WENDY THOMPSON: Well, again, we feel it’s very important that a rank-and-file point of view be presented here. And that’s why — that is why we’re going to Washington, to present the point of view that we, as workers, are coming down firmly on the side of fuel-efficient cars, saving the planet. We don’t think it’s right to take healthcare away from those who have it. Let’s expand it to everyone. And that is a part of our proposal: single-payer healthcare for everyone. You don’t take away a decent livelihood from one group, and then it exists for no one. If you’ve got it for one group, you keep it, and you expand it to everyone. I agree that the role of a government is key here and that the people have to have a say in the government and, therefore, a say in what happens in the industry. And that is why we’re going to Washington.

AMY GOODMAN: I wanted to turn for a minute to this film called Who Killed the Electric Car? In 1996, General Motors introduced the EV-1 electric car in California and Arizona. Hundreds of the electric cars were soon on the road. Then they all disappeared. The mystery behind their disappearance is a subject of this documentary, Who Killed the Electric Car?, which we featured on Democracy Now! last year. This is an excerpt.

    PETER HORTON: There’s nothing like driving a car, where you realize, as you’re sitting in traffic, there’s no pollution coming out of your tailpipe. There’s — it’s just, you know, battery [inaudible].

    DAVID LETTERMAN: By driving an electric car, what are you sparing us from?

    TOM HANKS: I’m saving America, Dave. That’s what I’m doing. I am saving America by driving electric cars.

AMY GOODMAN: That was Tom Hanks, speaking on the David Letterman show. Despite the praise from drivers, General Motors stopped manufacturing the cars and forced all drivers to return their EV-1s. GM was able to do this, because none of the cars had actually been sold, only leased. After the electric cars were removed from the road, they were sent to Arizona, where they were crushed.

    CHRIS PAINE: We flew over General Motors, and looking down, we could see right next to the racetrack where the EV-1 was first tested, we saw, I don’t know, maybe fifty EV-1s, crushed and put on top of semi flatbeds right next to the yellow crusher. General Motors is almost finished off, I think. I don’t imagine there’s very many EV-1s left that haven’t been crushed out. It’s pretty sad.

    DAVE BARTHMUSS: There’s one of four things that will happen with the EV-1s. They will go to colleges and universities, engineering schools. They’ll go to museums and other displays across the country. Other EV-1 vehicles are being driven by our engineers. And the other option for the EV-1s at the end of their life is recycling. But know that every one — every part of the EV-1 is going to be recycled, dismantled through a third party and then reused. Everything is going to be recycled. We’re not just going to crush it and send it off to a landfill.

    JIM BOYD: When I saw the picture of the pile of crushed cars, it hurt. And I — you know, I thought it was pretty spiteful.

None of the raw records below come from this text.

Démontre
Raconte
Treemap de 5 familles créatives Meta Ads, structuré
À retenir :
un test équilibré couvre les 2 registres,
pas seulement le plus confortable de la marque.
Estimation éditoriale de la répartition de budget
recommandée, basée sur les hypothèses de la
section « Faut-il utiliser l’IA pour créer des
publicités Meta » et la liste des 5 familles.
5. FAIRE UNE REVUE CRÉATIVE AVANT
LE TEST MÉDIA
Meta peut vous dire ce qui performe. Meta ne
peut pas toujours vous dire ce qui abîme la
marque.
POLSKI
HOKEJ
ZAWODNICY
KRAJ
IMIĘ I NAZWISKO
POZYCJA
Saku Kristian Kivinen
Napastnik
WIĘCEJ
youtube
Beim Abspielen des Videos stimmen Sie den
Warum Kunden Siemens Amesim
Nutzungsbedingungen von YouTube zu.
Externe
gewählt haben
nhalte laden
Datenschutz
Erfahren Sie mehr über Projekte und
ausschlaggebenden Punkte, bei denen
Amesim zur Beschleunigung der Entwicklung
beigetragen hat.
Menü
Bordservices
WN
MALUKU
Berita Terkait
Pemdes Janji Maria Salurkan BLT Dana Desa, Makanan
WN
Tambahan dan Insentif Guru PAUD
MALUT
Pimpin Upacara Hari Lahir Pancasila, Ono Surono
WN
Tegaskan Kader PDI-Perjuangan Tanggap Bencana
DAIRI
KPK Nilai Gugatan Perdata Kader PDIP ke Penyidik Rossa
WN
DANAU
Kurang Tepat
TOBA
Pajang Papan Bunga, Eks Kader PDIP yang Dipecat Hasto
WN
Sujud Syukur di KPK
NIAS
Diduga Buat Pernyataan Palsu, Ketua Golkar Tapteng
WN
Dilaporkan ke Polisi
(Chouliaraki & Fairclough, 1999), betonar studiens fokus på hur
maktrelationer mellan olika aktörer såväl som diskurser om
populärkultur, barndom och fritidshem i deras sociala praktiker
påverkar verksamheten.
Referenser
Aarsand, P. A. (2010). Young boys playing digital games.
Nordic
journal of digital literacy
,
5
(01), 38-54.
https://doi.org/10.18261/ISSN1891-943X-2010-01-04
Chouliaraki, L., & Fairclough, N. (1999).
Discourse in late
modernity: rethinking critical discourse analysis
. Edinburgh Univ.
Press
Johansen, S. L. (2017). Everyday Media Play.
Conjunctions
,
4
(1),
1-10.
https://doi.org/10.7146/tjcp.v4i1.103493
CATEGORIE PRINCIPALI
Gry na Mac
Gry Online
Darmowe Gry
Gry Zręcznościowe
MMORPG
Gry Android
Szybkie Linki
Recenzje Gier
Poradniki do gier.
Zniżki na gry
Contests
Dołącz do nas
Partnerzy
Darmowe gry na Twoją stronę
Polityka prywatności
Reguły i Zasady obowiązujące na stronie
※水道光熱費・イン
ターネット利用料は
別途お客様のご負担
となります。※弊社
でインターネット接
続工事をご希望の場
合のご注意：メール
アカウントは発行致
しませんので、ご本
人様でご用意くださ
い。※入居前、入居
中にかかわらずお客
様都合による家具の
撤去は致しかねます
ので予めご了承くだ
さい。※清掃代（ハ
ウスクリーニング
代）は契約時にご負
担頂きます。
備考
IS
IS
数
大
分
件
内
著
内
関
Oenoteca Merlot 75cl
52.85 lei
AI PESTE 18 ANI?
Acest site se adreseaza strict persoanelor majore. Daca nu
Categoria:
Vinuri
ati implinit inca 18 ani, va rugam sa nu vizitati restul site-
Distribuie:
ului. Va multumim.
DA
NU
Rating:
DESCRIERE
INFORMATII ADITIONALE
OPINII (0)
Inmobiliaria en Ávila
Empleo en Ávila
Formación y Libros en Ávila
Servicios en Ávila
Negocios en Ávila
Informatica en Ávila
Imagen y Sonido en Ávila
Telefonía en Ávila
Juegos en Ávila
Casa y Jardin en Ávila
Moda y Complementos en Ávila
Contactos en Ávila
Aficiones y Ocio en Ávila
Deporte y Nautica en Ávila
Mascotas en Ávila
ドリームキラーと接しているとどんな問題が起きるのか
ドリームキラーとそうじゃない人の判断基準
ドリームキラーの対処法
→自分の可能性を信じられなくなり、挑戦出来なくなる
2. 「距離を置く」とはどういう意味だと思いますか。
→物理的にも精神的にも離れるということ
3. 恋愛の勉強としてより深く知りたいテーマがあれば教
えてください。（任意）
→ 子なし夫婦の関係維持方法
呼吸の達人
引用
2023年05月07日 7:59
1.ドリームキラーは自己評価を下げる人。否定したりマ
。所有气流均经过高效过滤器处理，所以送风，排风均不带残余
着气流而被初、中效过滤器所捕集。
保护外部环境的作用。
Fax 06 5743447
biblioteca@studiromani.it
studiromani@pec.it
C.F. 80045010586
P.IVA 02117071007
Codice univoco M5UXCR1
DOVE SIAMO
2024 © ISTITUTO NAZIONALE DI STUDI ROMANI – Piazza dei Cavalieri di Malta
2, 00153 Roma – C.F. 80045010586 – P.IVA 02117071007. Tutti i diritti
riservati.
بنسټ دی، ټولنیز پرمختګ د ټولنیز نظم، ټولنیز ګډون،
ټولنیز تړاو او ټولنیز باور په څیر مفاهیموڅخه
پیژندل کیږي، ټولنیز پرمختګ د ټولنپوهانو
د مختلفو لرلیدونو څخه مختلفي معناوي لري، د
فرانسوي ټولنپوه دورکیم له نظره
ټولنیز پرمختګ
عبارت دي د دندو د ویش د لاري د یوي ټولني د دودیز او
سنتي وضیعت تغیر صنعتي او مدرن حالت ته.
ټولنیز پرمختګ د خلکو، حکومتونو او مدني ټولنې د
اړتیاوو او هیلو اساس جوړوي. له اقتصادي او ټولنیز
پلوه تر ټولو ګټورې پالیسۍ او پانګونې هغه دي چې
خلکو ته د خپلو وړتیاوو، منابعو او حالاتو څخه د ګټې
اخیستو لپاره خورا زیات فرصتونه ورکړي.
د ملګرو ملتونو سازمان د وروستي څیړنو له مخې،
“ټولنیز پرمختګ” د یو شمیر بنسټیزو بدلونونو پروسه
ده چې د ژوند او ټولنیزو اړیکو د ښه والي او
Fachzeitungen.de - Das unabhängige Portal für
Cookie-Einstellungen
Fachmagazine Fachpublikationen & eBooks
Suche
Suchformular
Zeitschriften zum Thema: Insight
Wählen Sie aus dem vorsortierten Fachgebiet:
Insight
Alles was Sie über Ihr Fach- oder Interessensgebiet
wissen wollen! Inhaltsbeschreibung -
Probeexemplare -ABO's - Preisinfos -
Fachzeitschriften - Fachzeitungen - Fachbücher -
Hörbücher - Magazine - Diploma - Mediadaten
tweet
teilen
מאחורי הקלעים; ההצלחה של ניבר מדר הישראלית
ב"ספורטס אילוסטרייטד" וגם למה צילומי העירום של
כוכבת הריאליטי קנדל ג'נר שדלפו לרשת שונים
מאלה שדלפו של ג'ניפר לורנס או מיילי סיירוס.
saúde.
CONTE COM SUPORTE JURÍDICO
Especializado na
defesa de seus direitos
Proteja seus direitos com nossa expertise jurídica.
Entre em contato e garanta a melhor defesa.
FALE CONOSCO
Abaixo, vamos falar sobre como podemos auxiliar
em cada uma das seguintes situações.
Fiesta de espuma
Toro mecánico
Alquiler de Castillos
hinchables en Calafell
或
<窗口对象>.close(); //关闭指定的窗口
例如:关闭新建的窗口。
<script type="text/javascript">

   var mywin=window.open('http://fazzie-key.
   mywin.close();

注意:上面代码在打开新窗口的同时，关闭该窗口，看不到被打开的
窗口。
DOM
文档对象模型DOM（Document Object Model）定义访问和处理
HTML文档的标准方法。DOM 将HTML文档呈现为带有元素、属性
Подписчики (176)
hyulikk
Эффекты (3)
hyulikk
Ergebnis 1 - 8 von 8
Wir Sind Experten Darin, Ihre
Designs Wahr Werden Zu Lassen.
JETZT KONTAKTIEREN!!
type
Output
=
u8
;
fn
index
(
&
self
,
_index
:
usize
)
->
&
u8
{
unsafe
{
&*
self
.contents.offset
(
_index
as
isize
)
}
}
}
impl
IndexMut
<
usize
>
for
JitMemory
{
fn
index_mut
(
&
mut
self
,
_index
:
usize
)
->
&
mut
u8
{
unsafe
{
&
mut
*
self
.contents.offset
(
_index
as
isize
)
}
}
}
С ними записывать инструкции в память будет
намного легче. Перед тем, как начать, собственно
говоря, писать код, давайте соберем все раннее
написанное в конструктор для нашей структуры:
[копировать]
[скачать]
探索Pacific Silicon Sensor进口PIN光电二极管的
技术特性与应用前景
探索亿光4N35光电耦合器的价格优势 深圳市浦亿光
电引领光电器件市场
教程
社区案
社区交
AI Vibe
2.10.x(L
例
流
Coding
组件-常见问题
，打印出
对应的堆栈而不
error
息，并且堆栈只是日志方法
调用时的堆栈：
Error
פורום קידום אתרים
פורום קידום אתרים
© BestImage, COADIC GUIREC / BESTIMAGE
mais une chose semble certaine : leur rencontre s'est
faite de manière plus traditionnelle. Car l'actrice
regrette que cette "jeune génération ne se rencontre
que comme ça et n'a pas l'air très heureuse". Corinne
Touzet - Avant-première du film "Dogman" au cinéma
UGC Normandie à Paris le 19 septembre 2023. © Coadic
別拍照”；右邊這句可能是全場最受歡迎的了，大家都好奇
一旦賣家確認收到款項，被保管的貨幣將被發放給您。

    IRIS OVSHINSKY: To see on the computer, on the internet, the crushed EV-1s that GM did, that was tragic.

    STANFORD OVSHINSKY: It was wrong. It was wrong.

AMY GOODMAN: That, an excerpt of Who Killed the Electric Car?

by Chris Paine. Ralph Nader, now, after the first debacle of the auto makers coming to Washington in their corporate jets, they drove up in fuel-efficient vehicles. Final comment on this?

RALPH NADER: It’s the same kind of window dressing they’ve been engaged in, especially GM, since the 1939 New York World’s Fair. They dangle the electric car, they dangle new kinds of propulsion systems, but it never happens. We’re still saddled with the infernal, eternal, internal combustion engine. And GM came yesterday with the Volt. The Volt is going to cost at least $40,000 to $50,000 to anybody who wants to buy it. That’s just more window dressing by GM. That’s why the management and the board of directors have to be removed completely, and put in people who really know how to produce cars that are in consonant with consumer needs and the environment.

And we should know that the auto suppliers are really the source of innovation here. There are a lot of brilliant engineers and scientists and management types that are available that have circled around this forlorn, mismanaged industry for years but have never been given the responsibility for it.

And people have just got to get Congress to put numbers on this. You know, the bailout of Citibank, $300 billion on-the-backs-of-the-taxpayer risk and another $45 billion in preferred shares for one bank, this so-called bailout could only cost $10 billion, if it works, for example, of the taxpayer, and the taxpayer could get $20, $30, $40 billion back in appreciated stock value. So we need to be much more demanding of Congress, and we need to learn more about corporations. And I can give you the website for the Multinational magazine, which is multinationalmonitor.org, because without an informed public, we won’t realize what the full parameters of this is.

Autoworkers have shrunken in number by two-thirds in the last fifteen, twenty years. The UAW has lost two-thirds. They have given up tens and tens of billions of dollars, the workers, and that’s not coming to the forefront, compared to what the government is offering.

AMY GOODMAN: I want to thank Wendy Thompson for being with us. We’ll follow that trip you take to Washington, D.C., UAW Local 235, former president, helping to organize this auto caravan. Again, that website, Wendy?

WENDY THOMPSON: www.autoworkercaravan.org.

AMY GOODMAN: Thanks for joining us. She’s joining us from Detroit today.

WENDY THOMPSON: Thank you.

AMY GOODMAN: She’ll be in Washington on Monday.